We are proud to announce that there are now over 300 million sequences in GQ-Pat, including 256 million nucleotide sequences and over 45 million protein sequences. And these protein sequences aren’t just automated translations of nuceotides like TrEMBL. All of these sequences are in fact found in patents and patent applications from patent authorities around the world.
To put this accomplishment in perspective, when the Human Genome Project formally began in 1990, there were fewer than 40,000 sequences in GenBank, before being transferred from Stanford to the newly created National Center for Biotechnology Information (NCBI).
As of the summer of 2015, according to the NCBI’s GenBank Statistics page, there are 185 million nucleotide sequences in GenBank/EMBL/DDBJ consortium, the world’s gold standard for sequence databases.* GenBank represents merely slightly more than half of GQ-Pat!

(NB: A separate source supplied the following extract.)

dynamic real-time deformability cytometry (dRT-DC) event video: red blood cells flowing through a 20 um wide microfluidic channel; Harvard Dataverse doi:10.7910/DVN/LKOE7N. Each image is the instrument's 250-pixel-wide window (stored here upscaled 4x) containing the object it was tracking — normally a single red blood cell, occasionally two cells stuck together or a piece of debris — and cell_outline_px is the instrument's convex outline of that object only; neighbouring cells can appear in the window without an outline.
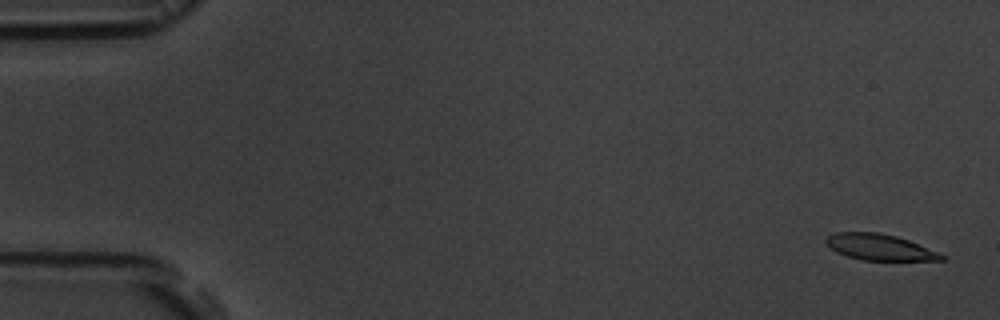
{"species": "common noctule bat (a hibernating species)", "species_latin": "Nyctalus noctula", "temperature_condition": "room temperature", "stored_images_in_passage": 9, "camera_frame_rate_fps": 3000, "um_per_image_px": 0.085, "animal": {"sex": "male", "body_mass_g": 19.5, "forearm_length_mm": 54.6}, "frame": {"image": 1, "passage_image": 1, "time_ms": 0.0, "image_size_px": [1000, 320], "cell_outline_px": [[944, 260], [860, 260], [836, 252], [824, 240], [828, 236], [836, 232], [880, 232], [896, 236], [908, 240], [936, 252], [944, 256]], "centroid_in_image_um": [74.72, 21.0], "position_along_channel_um": 10.3, "area_um2": 17.22}}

Not only does GQ-Pat have double the sequences of GenBank, these sequences help searchers in other ways as well:
- The sheer size of the database itself helps organizations save money through efficiency and the fact that important search results won’t be missed.
- Sequences in GQ-Pat are well annotated because all of them have been found in patents, making them more valuable to researchers. Patent information includes descriptions of a particular invention, including the way in which the invention is used, the inventors, the owners, biological information about the sequence, its function, and so on.
- Researchers using GQ-Pat can obtain results much sooner than those using public databases like GenBank because patents are typically filed before publications are drafted.
We’re so pleased that more and more researchers are turning to GQ-Pat to search sequences for a huge variety of life science related projects. Our clients point out that when it comes to researching or protecting their own intellectual property, the quality of the results are often only as good as the size of the database they come from. That’s why we’re dedicated to maintaining the world’s largest. Of course, we’re also adding rich annotations and making sure updates are added on a weekly basis.
If you’ve never tried it, and you’re interested in searching our 300 million sequence (and growing) database for yourself, there’s never been a better time to get in touch about a free trial.
* There are another 50 million protein sequences in Uniprot, the leading protein sequence database, although 98% of Uniprot is TrEMBL, which consists of 49 million unreviewed computer-generated protein translations of nucleotide sequences already in the nucleotide databases.